═══ Provided information

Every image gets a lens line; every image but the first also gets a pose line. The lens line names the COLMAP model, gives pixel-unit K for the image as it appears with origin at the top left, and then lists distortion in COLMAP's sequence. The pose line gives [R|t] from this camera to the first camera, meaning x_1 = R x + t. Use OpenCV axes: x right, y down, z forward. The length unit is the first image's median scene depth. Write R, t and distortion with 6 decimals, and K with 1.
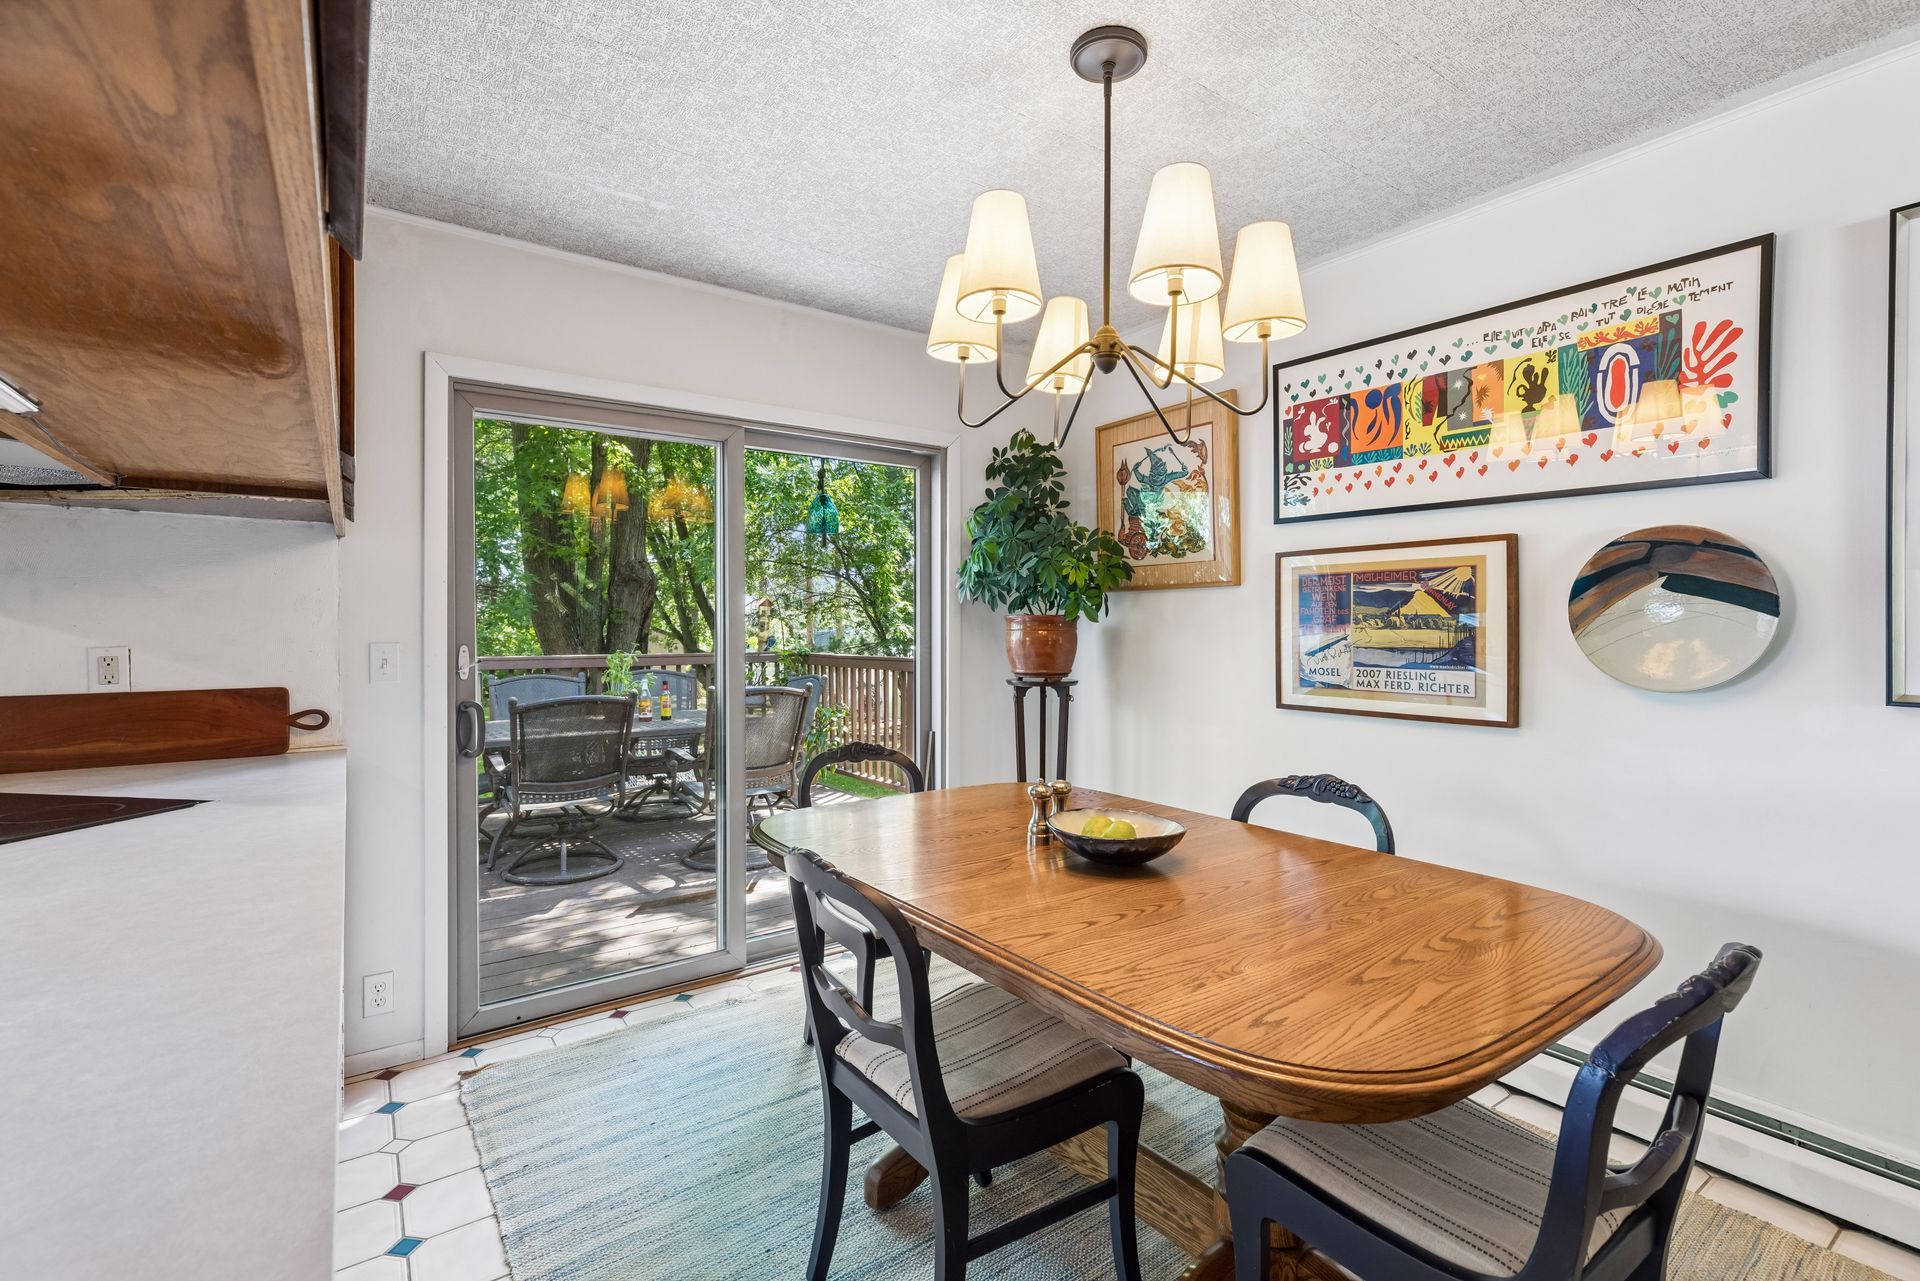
lens RADIAL K [[853.3, 0, 951.4], [0, 853.3, 628.5], [0, 0, 1]] dist [0.002728, -0.000541]
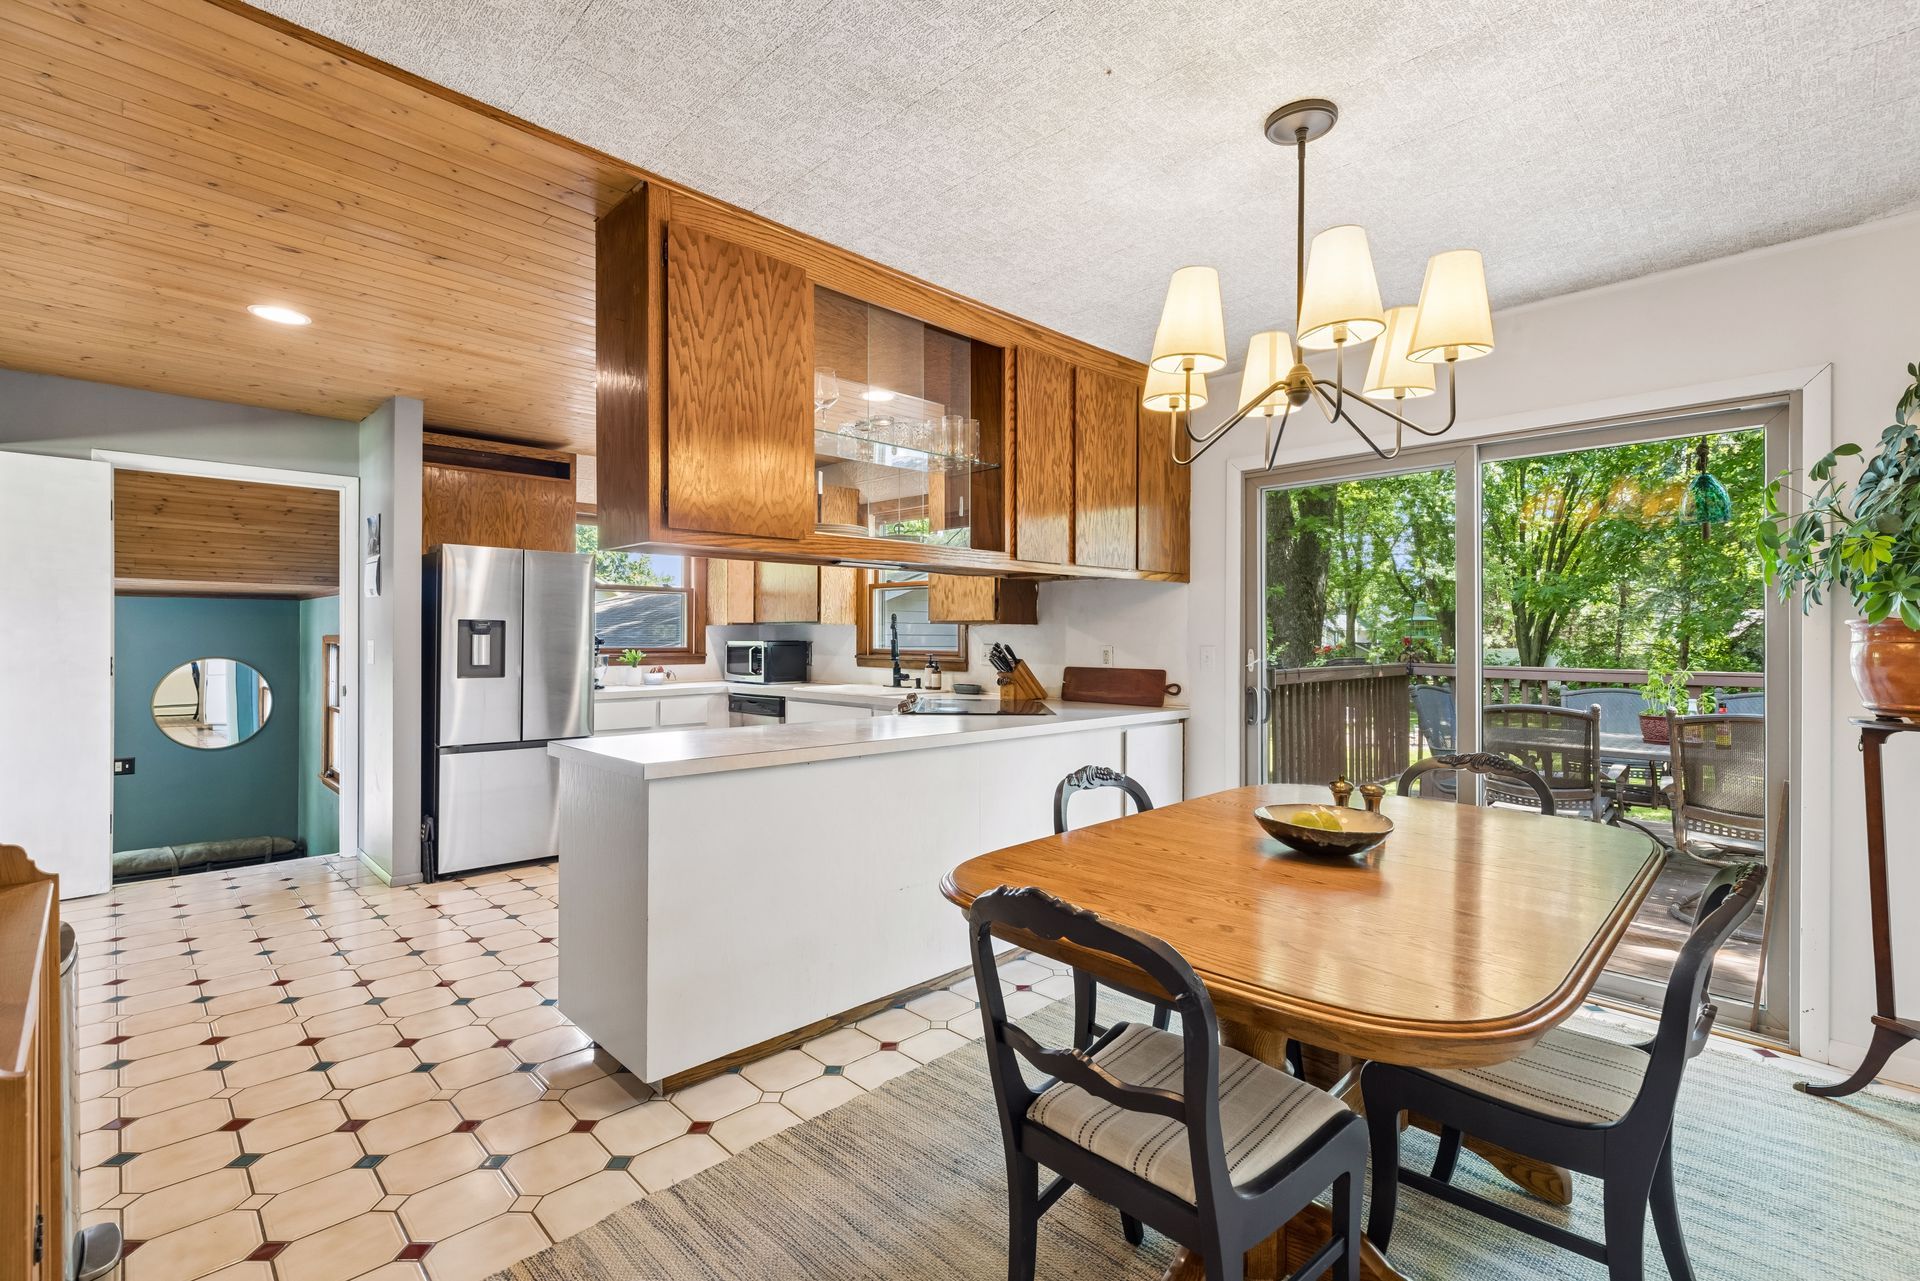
lens RADIAL K [[853.3, 0, 954.6], [0, 853.3, 641.3], [0, 0, 1]] dist [0.002728, -0.000541]
pose [[0.172388, 0.005659, -0.985013, 0.906373], [-0.007325, 0.999963, 0.004463, 0.004273], [0.985002, 0.006445, 0.172423, 0.264003]]
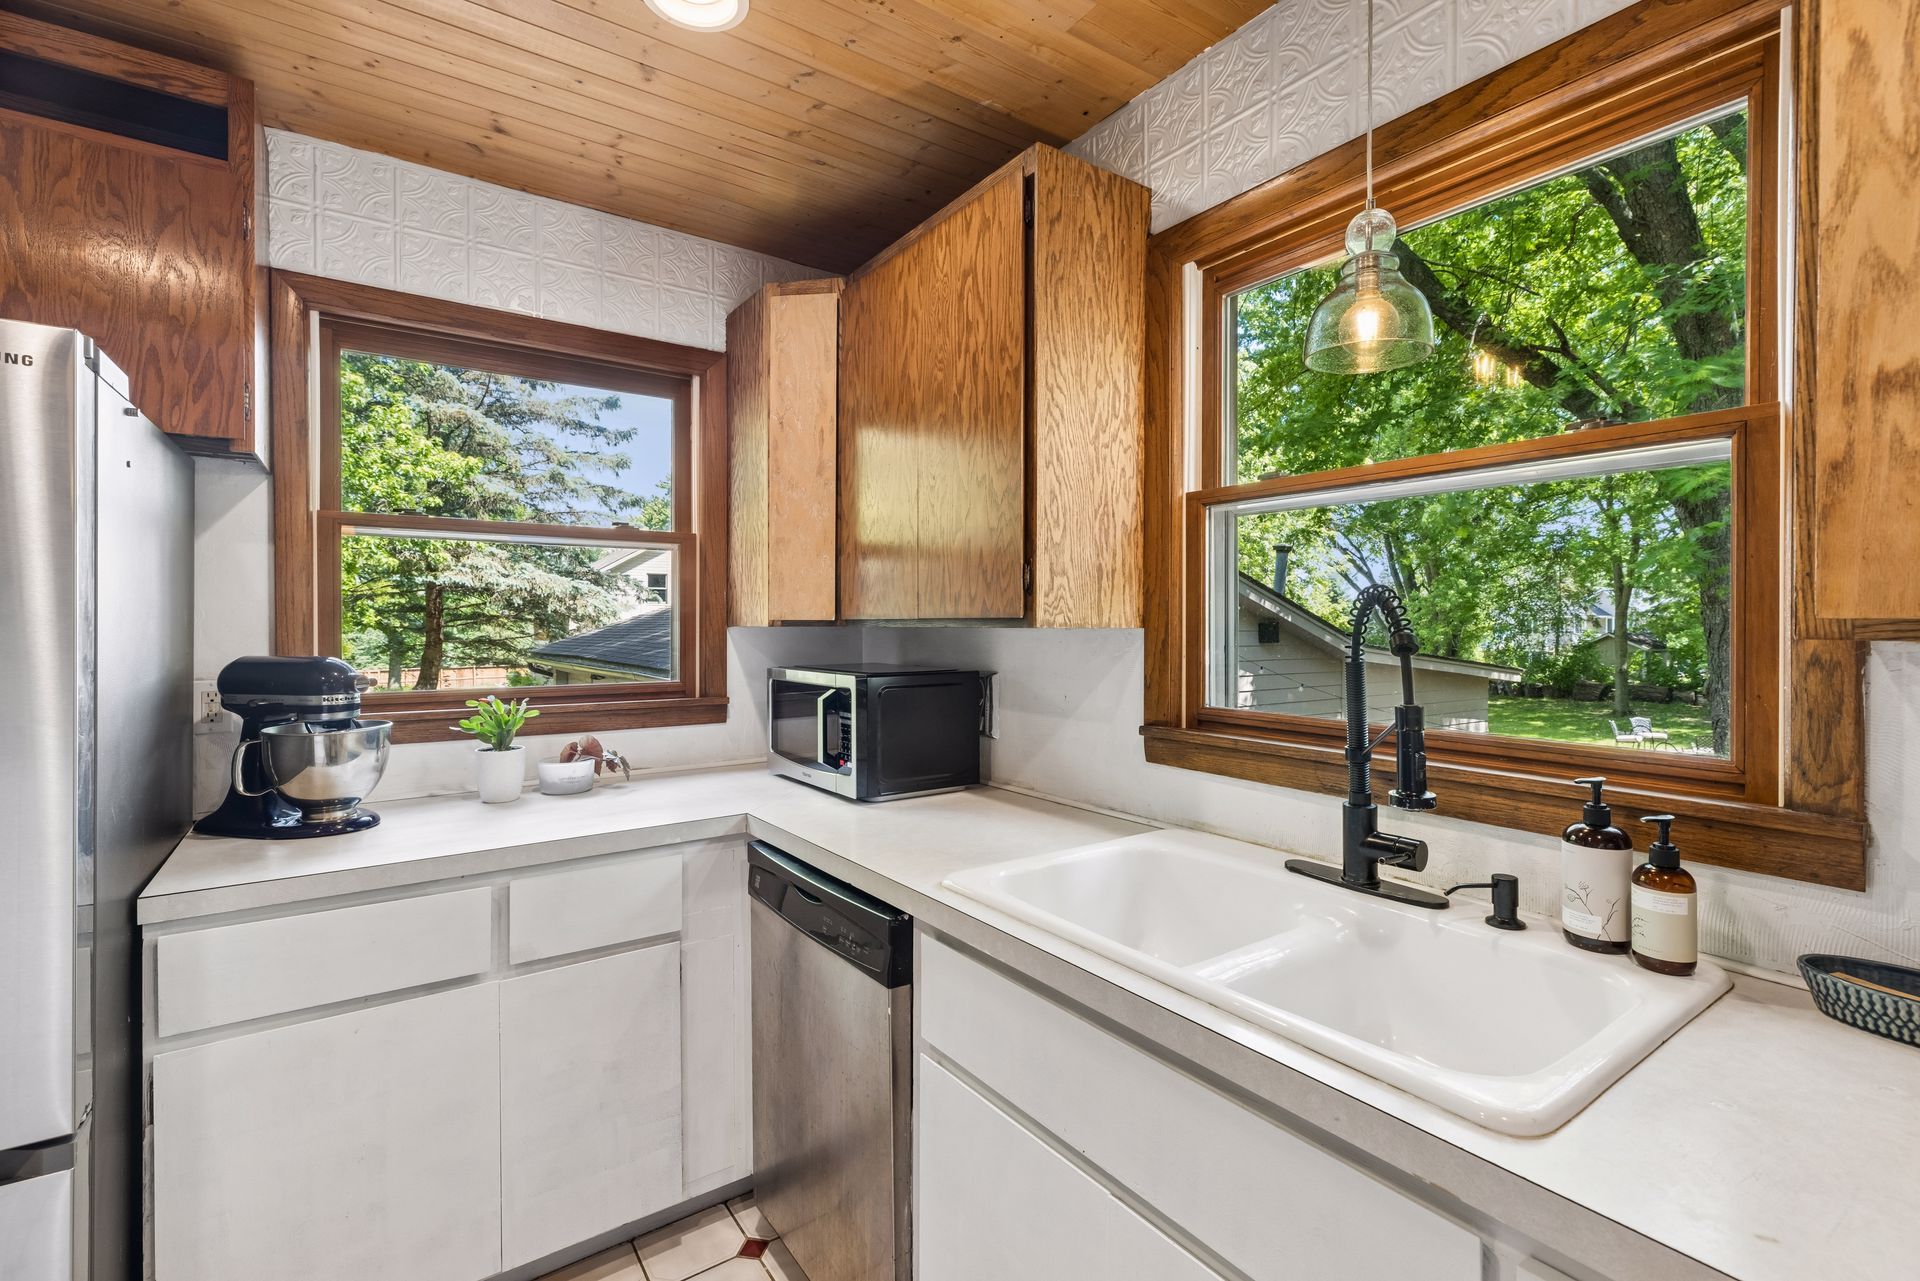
lens RADIAL K [[853.3, 0, 956.2], [0, 853.3, 632.0], [0, 0, 1]] dist [0.002728, -0.000541]
pose [[0.004677, 0.007997, -0.999957, -0.860399], [-0.005404, 0.999954, 0.007971, -0.032046], [0.999974, 0.005367, 0.004720, 0.238703]]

══════

**Brief**
An exact copy of the records above is required, leaving out the pictures.

**Expected answer**
Every image gets a lens line; every image but the first also gets a pose line. The lens line names the COLMAP model, gives pixel-unit K for the image as it appears with origin at the top left, and then lists distortion in COLMAP's sequence. The pose line gives [R|t] from this camera to the first camera, meaning x_1 = R x + t. Use OpenCV axes: x right, y down, z forward. The length unit is the first image's median scene depth. Write R, t and distortion with 6 decimals, and K with 1.
lens RADIAL K [[853.3, 0, 951.4], [0, 853.3, 628.5], [0, 0, 1]] dist [0.002728, -0.000541]
lens RADIAL K [[853.3, 0, 954.6], [0, 853.3, 641.3], [0, 0, 1]] dist [0.002728, -0.000541]
pose [[0.172388, 0.005659, -0.985013, 0.906373], [-0.007325, 0.999963, 0.004463, 0.004273], [0.985002, 0.006445, 0.172423, 0.264003]]
lens RADIAL K [[853.3, 0, 956.2], [0, 853.3, 632.0], [0, 0, 1]] dist [0.002728, -0.000541]
pose [[0.004677, 0.007997, -0.999957, -0.860399], [-0.005404, 0.999954, 0.007971, -0.032046], [0.999974, 0.005367, 0.004720, 0.238703]]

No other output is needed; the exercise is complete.